What time is your curfew?


----------



## poppylockz (Mar 16, 2020)

I'm in Little Rock same thing our curfew is from 12am-5am. They did say if you need food they advise to use a delivery service. The only delivery service would be Uber eats here after midnight. We have the same restrictions you mentioned "must be work related reason". I do Uber, Uber eats, as well as Lyft.


----------



## uberboy1212 (Jan 10, 2017)

poppylockz said:


> I'm in Little Rock same thing our curfew is from 12am-5am. They did say if you need food they advise to use a delivery service. The only delivery service would be Uber eats here after midnight.
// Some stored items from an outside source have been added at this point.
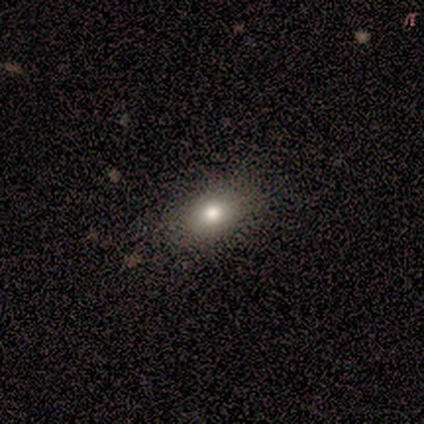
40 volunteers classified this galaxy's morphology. This is likely a smooth galaxy (78%). How rounded: likely in between (74%). Merging: clearly none (97%).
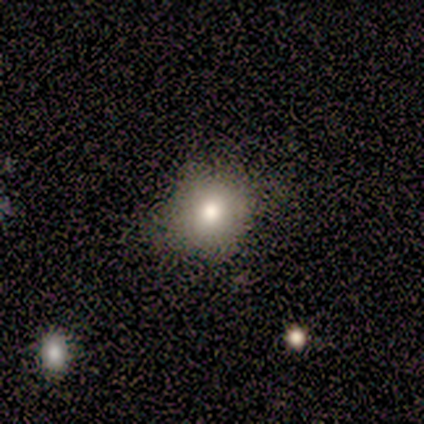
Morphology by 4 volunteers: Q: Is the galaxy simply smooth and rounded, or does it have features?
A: smooth — 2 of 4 (50%, tied with featured or disk).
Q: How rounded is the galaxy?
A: round — 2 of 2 (100%).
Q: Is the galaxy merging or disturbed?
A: none — 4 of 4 (100%).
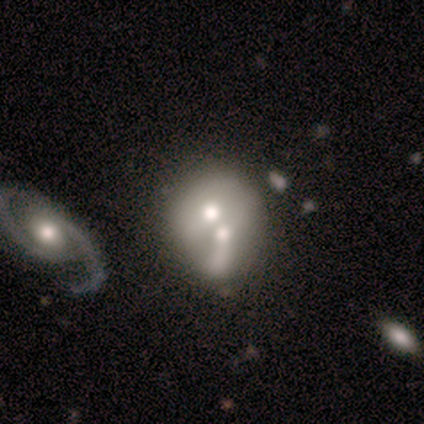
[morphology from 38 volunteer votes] type=featured or disk (47%); edge-on=no (94%); bar=no (76%); spiral arms=no (76%); bulge=moderate (41%); merging=merger (74%).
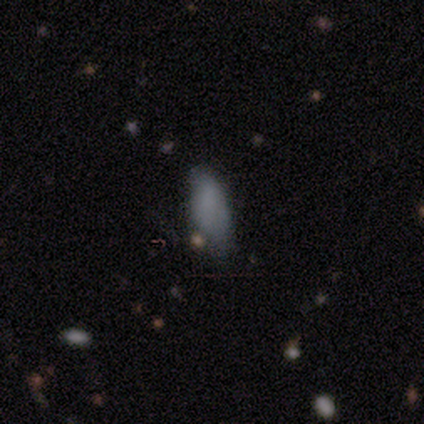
This is clearly a smooth galaxy (100%). How rounded: clearly in between (100%). Merging: likely minor disturbance (67%).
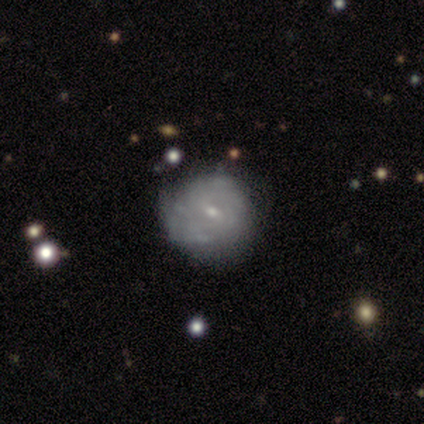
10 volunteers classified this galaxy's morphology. Smooth or featured: featured or disk — 90% (smooth — 10%)
Edge-on disk: no — 100%
Bar: no — 67% (weak — 22%)
Spiral arms: yes — 100%
Spiral winding: tight — 78% (medium — 22%)
Spiral arm count: can't tell — 67% (4 — 22%)
Bulge size: small — 89% (moderate — 11%)
Merging: none — 70% (minor disturbance — 30%)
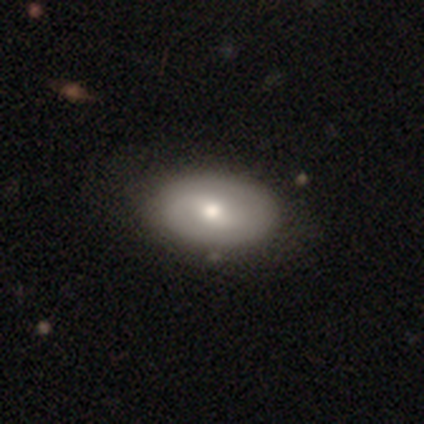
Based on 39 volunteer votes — Smooth or featured?
  - smooth: 62% *
  - featured or disk: 36%
  - star or artifact: 3%
How rounded?
  - in between: 92% *
  - round: 8%
  - cigar-shaped: 0%
Merging?
  - none: 68% *
  - minor disturbance: 5%
  - merger: 3%
  - major disturbance: 0%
We have the same restrictions you mentioned "must be work related reason". I do Uber, Uber eats, as well as Lyft.


Damn that won't effect me, I'm never out that late working anyway.


----------



## goobered (Feb 2, 2020)

uberboy1212 said:


> What time is your curfew?


Not sure yet, they are meeting tonight to decide. Either 9 pm or 7 pm, until 5 am.


----------



## Dekero (Sep 24, 2019)

goobered said:


> Not sure yet, they are meeting tonight to decide. Either 9 pm or 7 pm, until 5 am.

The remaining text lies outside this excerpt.